SB-RKT4P-4TB slower read speeds in linux over time


  • I have two SB-RKT4P-4TB SSDs running on a Linux system with kernel 6.2.0-37-generic

    The speed was originally fine on them a couple of years ago, but the drives have been getting noticebly slower and slower over time.  Usage patterns have not changed.  Originally when I started/opened OpenOffice for the first time it would display the initial splash-dialog in less than a second, but now it takes a solid 5-10 seconds.

    Smartctl yields no errors.  Trim is enabled and has been running weekly - most recent result:

    Oct 06 00:03:42 mint2 fstrim[2657178]: /: 80.2 GiB (86149525504 bytes) trimmed on /dev/nvme0n1p2

    Used fio for some randread tests on them:

    fio --name=read_iops --directory=. --size=10G \
    --time_based --runtime=20s --ramp_time=2s --ioengine=libaio --direct=1 \
    --verify=0 --bs=4K --iodepth=64 --rw=randread --group_reporting=1

    results are very similar between the two:

    read: IOPS=349k, BW=1362MiB/s (1428MB/s)(26.6GiB/20001msec)

    read: IOPS=342k, BW=1337MiB/s (1402MB/s)(26.1GiB/20001msec)

    My understanding is that these drives should be much closer to 6000MB/s  rather than 1400MB/s

    Please advise

     



  • Hello @linuxssd

    The fio test you ran measured small-block random read performance (4K blocks, high queue depth). These results are normal for that workload and do not reflect the drive’s maximum sequential read throughput.
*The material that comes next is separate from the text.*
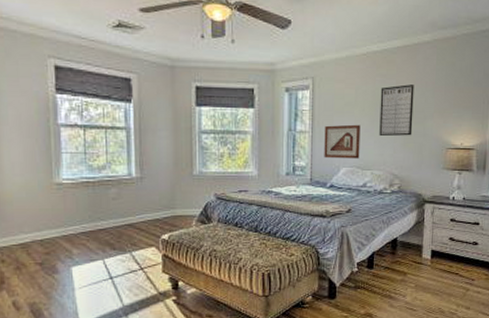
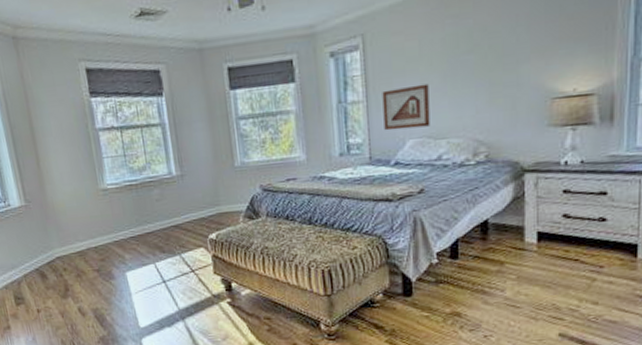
writing board: present [379,84,414,137] -> none [452,21,501,95]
To evaluate the expected performance, you’ll need to run a large-block sequential read test. 

    Regarding your application slowdown issue, I will check in with the team and let you know if I can find a resolution. 


  • Thank you for replying.  I should point out that the OpenOffice scenario was just a relatable example.  Any operation that has to access many small files has grown much slower over time.  Another example is simply "grep"ing recursively a directory of thousands of files.  Similarly, when receiving a new version of a particular library from a vendor and sync'ing it in Intellij Idea (a java IDE) it has to unzip/scan through thousands of new files and that takes much longer now also.  There are many more examples but the common theme appears to be reading lots of small files.   That's why I thought randread would be a better test than sequential.   Is there a different test I can run to identify what the cause of the slowdown is?  Or is there something I can measure while I'm doing one of these slow activities that will yield insights into the root cause?

    Additionally, the usage of these drives is only at 44% and 29% (i.e. to rule-out the scenario where SSDs drop in performance when they are closer to 100% capacity)


  • I'm reading about TLC NAND degradation over time and came across this bit of information:

    Read-retry optimization: As cells degrade, the SSD may need to re-read a page multiple times with adjusted voltage levels to retrieve data correctly, which increases latency.

    Is there a test I can run on these SSDs to determine how many times they might be re-reading a page until the data is retrieved correctly?